PAGE TEXT –

Start

Improving ETF Trading Strategies with XGBoost for 33.99% Annual Return

1. Introduction

This article mainly introduces the trading strategies for margin ETFs. As an index tracking tool, ETFs have good asset allocation value. At the same time, by combining price diffusion and Minsky moments, the advantages of ETFs can be fully utilized. Based on a “top-down” approach to construct ETF trading strategies, it can capture price momentum and reduce losses during the “Minsky” moment when momentum ends.

However, the price momentum indicators have subjective factors and limitations of non-intelligence. Therefore, this article uses machine learning methods to improve the ETF strategy, making the input variables more direct and richer, and the results have effectively improved compared to the original strategy. Backtesting on data since 2020 shows that the strategy has an annualized return of 33.99%, with a Sharpe ratio and Calmar ratio of 1.37 and 1.57, respectively.

2. Background Knowledge

Margin Trading

Margin trading (two-way margin) refers to the mechanism that allows investors to trade stocks using their own funds (margin) or borrowed funds (short selling) in the stock exchange. Under this mechanism, investors can use leverage within a certain ratio to trade stocks, thereby increasing their profit levels.

Specifically, the margin trading mechanism usually includes two parts: margin trading and short selling. Margin trading refers to investors obtaining loans by pledging the stocks they hold to securities firms, and then using these funds to purchase other stocks. Short selling refers to investors borrowing stocks, selling them within a certain period, and promising to return the same quantity of stocks within the agreed time.

End

ENTRIES SHOWN –
Start

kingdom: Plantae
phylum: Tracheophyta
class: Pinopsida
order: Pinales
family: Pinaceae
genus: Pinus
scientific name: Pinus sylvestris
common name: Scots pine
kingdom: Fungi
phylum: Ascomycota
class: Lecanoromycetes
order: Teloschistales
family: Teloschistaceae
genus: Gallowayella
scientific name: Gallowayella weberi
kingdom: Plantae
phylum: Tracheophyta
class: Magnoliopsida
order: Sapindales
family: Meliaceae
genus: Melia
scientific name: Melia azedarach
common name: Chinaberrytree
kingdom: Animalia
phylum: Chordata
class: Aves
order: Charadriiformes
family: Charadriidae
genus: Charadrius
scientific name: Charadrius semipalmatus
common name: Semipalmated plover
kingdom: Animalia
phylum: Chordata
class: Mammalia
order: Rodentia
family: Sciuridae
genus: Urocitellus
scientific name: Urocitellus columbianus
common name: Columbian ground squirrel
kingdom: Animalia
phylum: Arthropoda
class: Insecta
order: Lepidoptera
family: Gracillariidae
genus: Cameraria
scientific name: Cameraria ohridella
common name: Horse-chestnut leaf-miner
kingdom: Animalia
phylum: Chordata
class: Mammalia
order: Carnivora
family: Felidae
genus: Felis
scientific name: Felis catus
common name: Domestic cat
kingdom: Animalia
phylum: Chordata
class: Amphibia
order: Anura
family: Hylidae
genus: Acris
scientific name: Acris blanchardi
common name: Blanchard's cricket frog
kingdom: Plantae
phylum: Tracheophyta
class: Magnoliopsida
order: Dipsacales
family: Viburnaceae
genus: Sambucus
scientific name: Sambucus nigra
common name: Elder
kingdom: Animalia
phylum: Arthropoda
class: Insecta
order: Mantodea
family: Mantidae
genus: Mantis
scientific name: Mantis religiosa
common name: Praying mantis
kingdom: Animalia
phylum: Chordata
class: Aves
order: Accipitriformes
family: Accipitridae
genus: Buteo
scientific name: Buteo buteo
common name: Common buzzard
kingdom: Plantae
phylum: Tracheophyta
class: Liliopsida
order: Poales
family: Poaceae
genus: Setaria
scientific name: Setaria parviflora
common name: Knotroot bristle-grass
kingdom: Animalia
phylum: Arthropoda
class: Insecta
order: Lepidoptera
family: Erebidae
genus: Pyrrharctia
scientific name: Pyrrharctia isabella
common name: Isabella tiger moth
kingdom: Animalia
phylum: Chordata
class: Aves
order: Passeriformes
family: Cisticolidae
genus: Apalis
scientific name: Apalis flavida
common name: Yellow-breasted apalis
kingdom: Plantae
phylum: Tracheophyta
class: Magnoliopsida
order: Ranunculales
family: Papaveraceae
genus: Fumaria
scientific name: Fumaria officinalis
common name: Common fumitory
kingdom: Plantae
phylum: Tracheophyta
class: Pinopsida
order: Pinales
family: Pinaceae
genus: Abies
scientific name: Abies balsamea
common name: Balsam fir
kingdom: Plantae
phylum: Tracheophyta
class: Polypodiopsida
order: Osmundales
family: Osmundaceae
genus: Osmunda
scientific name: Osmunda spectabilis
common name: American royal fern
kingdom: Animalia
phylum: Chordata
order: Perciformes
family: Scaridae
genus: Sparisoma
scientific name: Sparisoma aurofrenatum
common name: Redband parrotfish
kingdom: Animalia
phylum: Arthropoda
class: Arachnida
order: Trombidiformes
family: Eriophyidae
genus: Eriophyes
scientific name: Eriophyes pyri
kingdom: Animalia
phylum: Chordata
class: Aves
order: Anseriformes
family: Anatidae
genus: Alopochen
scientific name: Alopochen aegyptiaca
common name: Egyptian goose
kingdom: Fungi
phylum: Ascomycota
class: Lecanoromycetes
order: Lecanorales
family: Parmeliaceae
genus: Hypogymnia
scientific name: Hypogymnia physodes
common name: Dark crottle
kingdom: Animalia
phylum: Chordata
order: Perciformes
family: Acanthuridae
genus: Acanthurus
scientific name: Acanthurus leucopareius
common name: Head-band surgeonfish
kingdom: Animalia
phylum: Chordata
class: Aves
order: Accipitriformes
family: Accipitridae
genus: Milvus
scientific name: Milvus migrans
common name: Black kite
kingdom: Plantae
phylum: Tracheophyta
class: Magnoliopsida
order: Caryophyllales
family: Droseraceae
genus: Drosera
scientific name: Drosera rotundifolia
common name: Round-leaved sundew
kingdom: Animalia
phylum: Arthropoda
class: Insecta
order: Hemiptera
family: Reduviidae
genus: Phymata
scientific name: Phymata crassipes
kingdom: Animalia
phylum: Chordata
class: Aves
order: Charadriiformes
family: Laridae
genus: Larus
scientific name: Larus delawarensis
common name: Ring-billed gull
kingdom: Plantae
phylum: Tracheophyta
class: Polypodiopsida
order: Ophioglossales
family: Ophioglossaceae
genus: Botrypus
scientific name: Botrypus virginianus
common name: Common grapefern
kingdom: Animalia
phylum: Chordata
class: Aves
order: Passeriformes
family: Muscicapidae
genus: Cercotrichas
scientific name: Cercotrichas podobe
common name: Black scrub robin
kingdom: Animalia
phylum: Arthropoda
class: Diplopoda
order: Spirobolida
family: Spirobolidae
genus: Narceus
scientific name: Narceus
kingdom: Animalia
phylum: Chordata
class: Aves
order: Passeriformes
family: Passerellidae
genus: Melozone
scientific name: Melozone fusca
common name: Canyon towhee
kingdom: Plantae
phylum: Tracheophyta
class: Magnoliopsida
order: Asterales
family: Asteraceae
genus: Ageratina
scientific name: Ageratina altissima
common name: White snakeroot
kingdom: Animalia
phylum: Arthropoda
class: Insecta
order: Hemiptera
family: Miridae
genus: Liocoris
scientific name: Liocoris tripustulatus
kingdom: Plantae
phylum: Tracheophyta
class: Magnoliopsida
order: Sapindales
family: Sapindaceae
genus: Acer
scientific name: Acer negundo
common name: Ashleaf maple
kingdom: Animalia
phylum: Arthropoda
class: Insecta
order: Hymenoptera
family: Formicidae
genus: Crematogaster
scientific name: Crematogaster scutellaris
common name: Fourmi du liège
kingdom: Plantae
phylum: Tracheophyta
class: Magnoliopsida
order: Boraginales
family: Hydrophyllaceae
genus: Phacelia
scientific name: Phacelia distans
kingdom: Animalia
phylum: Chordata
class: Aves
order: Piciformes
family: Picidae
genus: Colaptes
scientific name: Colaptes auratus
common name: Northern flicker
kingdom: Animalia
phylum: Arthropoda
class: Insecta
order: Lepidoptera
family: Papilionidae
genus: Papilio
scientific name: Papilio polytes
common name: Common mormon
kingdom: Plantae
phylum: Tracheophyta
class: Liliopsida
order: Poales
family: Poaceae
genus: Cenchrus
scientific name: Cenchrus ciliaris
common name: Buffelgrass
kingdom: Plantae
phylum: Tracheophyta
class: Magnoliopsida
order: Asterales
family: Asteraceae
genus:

End

Rewrite the ETF strategy article from "This article mainly" up to and including "and 1.57, respectively.", with "price momentum" changed to "price trend". The entries are material of their own, apart from the ETF strategy article.

SOLVED PROBLEM –
This article mainly introduces the trading strategies for margin ETFs. As an index tracking tool, ETFs have good asset allocation value. At the same time, by combining price diffusion and Minsky moments, the advantages of ETFs can be fully utilized. Based on a “top-down” approach to construct ETF trading strategies, it can capture price trend and reduce losses during the “Minsky” moment when momentum ends.

However, the price trend indicators have subjective factors and limitations of non-intelligence. Therefore, this article uses machine learning methods to improve the ETF strategy, making the input variables more direct and richer, and the results have effectively improved compared to the original strategy. Backtesting on data since 2020 shows that the strategy has an annualized return of 33.99%, with a Sharpe ratio and Calmar ratio of 1.37 and 1.57, respectively.